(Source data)
┌──

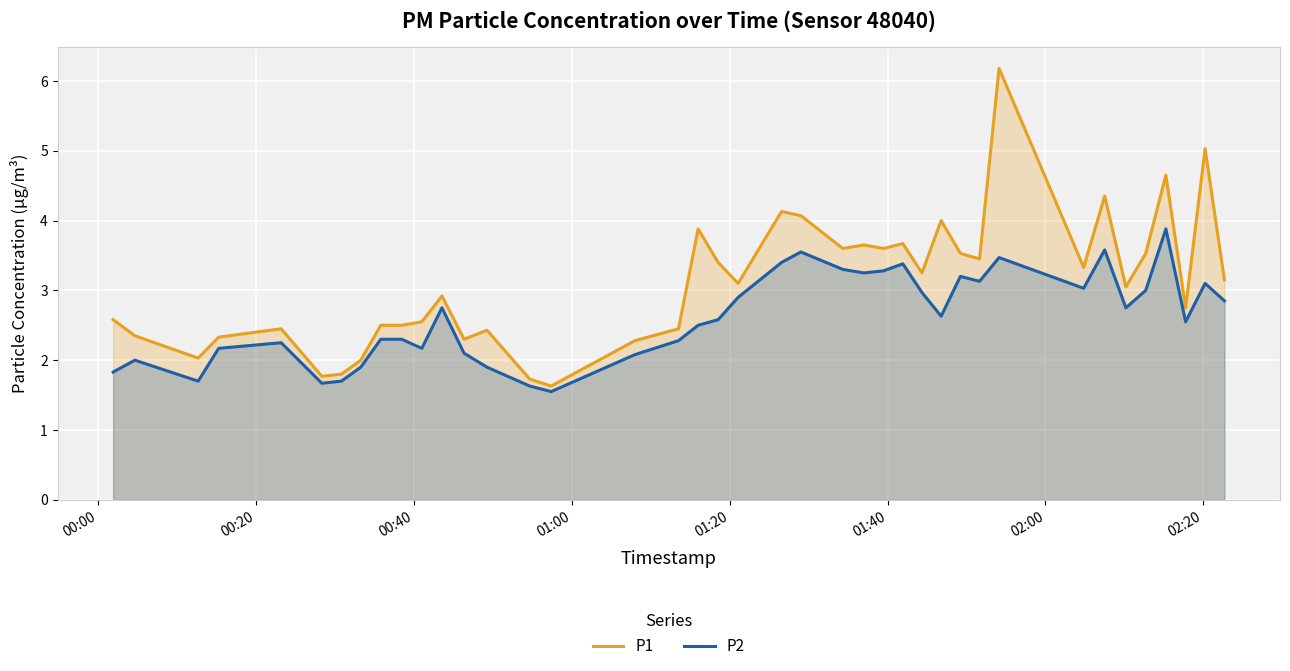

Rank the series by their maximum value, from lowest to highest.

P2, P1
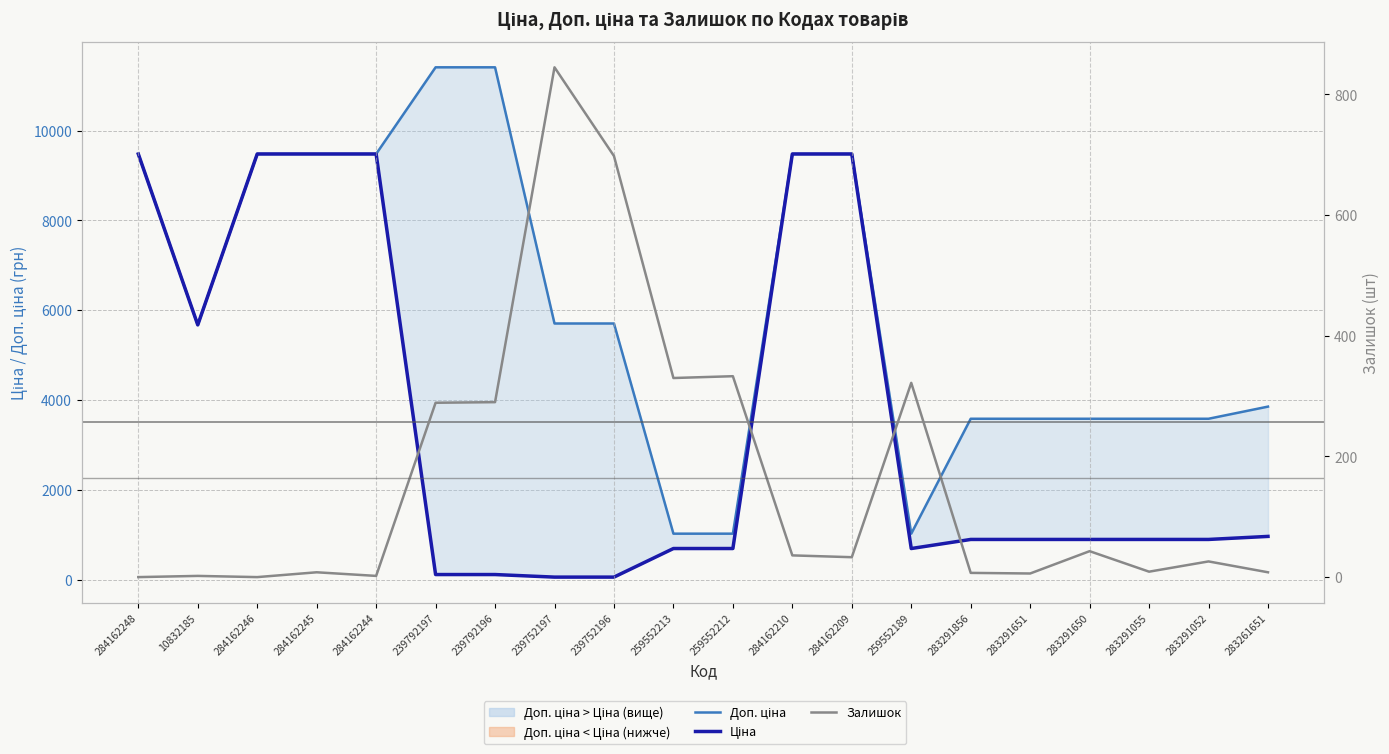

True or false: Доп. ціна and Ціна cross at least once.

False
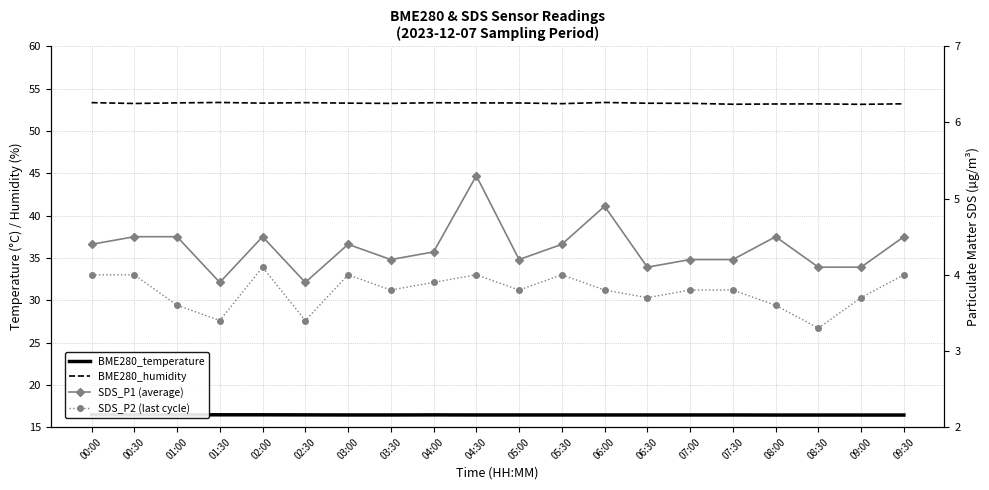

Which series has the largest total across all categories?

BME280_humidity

└──

Exercise description —
How many lines in the entries above contain the string "series"? Matching is case-sensitive. Reply with the number alone.

Result of this task —
2